● **INFORMATION SUPPLIED**
_ _ _ _ _

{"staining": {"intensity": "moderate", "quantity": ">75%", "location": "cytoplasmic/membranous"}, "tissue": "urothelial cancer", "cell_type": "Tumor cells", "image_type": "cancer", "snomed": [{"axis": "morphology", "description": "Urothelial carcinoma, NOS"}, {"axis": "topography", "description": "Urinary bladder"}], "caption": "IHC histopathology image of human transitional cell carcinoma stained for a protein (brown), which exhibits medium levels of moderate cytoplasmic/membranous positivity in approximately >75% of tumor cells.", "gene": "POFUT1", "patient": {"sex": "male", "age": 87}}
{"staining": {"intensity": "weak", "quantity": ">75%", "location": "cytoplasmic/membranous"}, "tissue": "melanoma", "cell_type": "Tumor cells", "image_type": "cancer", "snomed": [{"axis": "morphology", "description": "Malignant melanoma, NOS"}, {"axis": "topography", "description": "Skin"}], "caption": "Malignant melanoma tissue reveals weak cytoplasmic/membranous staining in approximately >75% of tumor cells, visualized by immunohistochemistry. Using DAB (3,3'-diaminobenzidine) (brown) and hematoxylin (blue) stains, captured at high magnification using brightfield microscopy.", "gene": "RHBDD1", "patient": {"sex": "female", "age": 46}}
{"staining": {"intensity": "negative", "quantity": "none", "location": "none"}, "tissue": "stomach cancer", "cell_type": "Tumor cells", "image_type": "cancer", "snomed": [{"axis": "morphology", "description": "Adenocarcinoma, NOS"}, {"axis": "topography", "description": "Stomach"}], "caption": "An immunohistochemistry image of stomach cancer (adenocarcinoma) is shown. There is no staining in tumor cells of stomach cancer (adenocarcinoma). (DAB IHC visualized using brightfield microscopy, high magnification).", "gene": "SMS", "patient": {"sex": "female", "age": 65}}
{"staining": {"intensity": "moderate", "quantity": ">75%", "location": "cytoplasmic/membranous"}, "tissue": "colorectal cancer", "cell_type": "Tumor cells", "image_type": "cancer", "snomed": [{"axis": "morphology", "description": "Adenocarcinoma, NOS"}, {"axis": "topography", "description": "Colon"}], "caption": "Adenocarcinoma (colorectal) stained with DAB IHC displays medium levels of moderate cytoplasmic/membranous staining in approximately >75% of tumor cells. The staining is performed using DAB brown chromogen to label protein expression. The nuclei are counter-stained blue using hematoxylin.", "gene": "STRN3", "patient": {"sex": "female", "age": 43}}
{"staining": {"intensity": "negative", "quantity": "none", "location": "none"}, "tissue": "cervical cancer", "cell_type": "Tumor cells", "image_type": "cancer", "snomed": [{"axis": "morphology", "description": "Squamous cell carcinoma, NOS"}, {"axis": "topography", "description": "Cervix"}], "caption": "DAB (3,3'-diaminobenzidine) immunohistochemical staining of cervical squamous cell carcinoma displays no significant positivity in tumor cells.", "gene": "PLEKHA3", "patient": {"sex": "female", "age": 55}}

_ _ _ _ _

● **WORK ORDER**
Each of the entries must be written out again exactly.

● **WRITTEN ANSWER**
{"staining": {"intensity": "moderate", "quantity": ">75%", "location": "cytoplasmic/membranous"}, "tissue": "urothelial cancer", "cell_type": "Tumor cells", "image_type": "cancer", "snomed": [{"axis": "morphology", "description": "Urothelial carcinoma, NOS"}, {"axis": "topography", "description": "Urinary bladder"}], "caption": "IHC histopathology image of human transitional cell carcinoma stained for a protein (brown), which exhibits medium levels of moderate cytoplasmic/membranous positivity in approximately >75% of tumor cells.", "gene": "POFUT1", "patient": {"sex": "male", "age": 87}}
{"staining": {"intensity": "weak", "quantity": ">75%", "location": "cytoplasmic/membranous"}, "tissue": "melanoma", "cell_type": "Tumor cells", "image_type": "cancer", "snomed": [{"axis": "morphology", "description": "Malignant melanoma, NOS"}, {"axis": "topography", "description": "Skin"}], "caption": "Malignant melanoma tissue reveals weak cytoplasmic/membranous staining in approximately >75% of tumor cells, visualized by immunohistochemistry. Using DAB (3,3'-diaminobenzidine) (brown) and hematoxylin (blue) stains, captured at high magnification using brightfield microscopy.", "gene": "RHBDD1", "patient": {"sex": "female", "age": 46}}
{"staining": {"intensity": "negative", "quantity": "none", "location": "none"}, "tissue": "stomach cancer", "cell_type": "Tumor cells", "image_type": "cancer", "snomed": [{"axis": "morphology", "description": "Adenocarcinoma, NOS"}, {"axis": "topography", "description": "Stomach"}], "caption": "An immunohistochemistry image of stomach cancer (adenocarcinoma) is shown. There is no staining in tumor cells of stomach cancer (adenocarcinoma). (DAB IHC visualized using brightfield microscopy, high magnification).", "gene": "SMS", "patient": {"sex": "female", "age": 65}}
{"staining": {"intensity": "moderate", "quantity": ">75%", "location": "cytoplasmic/membranous"}, "tissue": "colorectal cancer", "cell_type": "Tumor cells", "image_type": "cancer", "snomed": [{"axis": "morphology", "description": "Adenocarcinoma, NOS"}, {"axis": "topography", "description": "Colon"}], "caption": "Adenocarcinoma (colorectal) stained with DAB IHC displays medium levels of moderate cytoplasmic/membranous staining in approximately >75% of tumor cells. The staining is performed using DAB brown chromogen to label protein expression. The nuclei are counter-stained blue using hematoxylin.", "gene": "STRN3", "patient": {"sex": "female", "age": 43}}
{"staining": {"intensity": "negative", "quantity": "none", "location": "none"}, "tissue": "cervical cancer", "cell_type": "Tumor cells", "image_type": "cancer", "snomed": [{"axis": "morphology", "description": "Squamous cell carcinoma, NOS"}, {"axis": "topography", "description": "Cervix"}], "caption": "DAB (3,3'-diaminobenzidine) immunohistochemical staining of cervical squamous cell carcinoma displays no significant positivity in tumor cells.", "gene": "PLEKHA3", "patient": {"sex": "female", "age": 55}}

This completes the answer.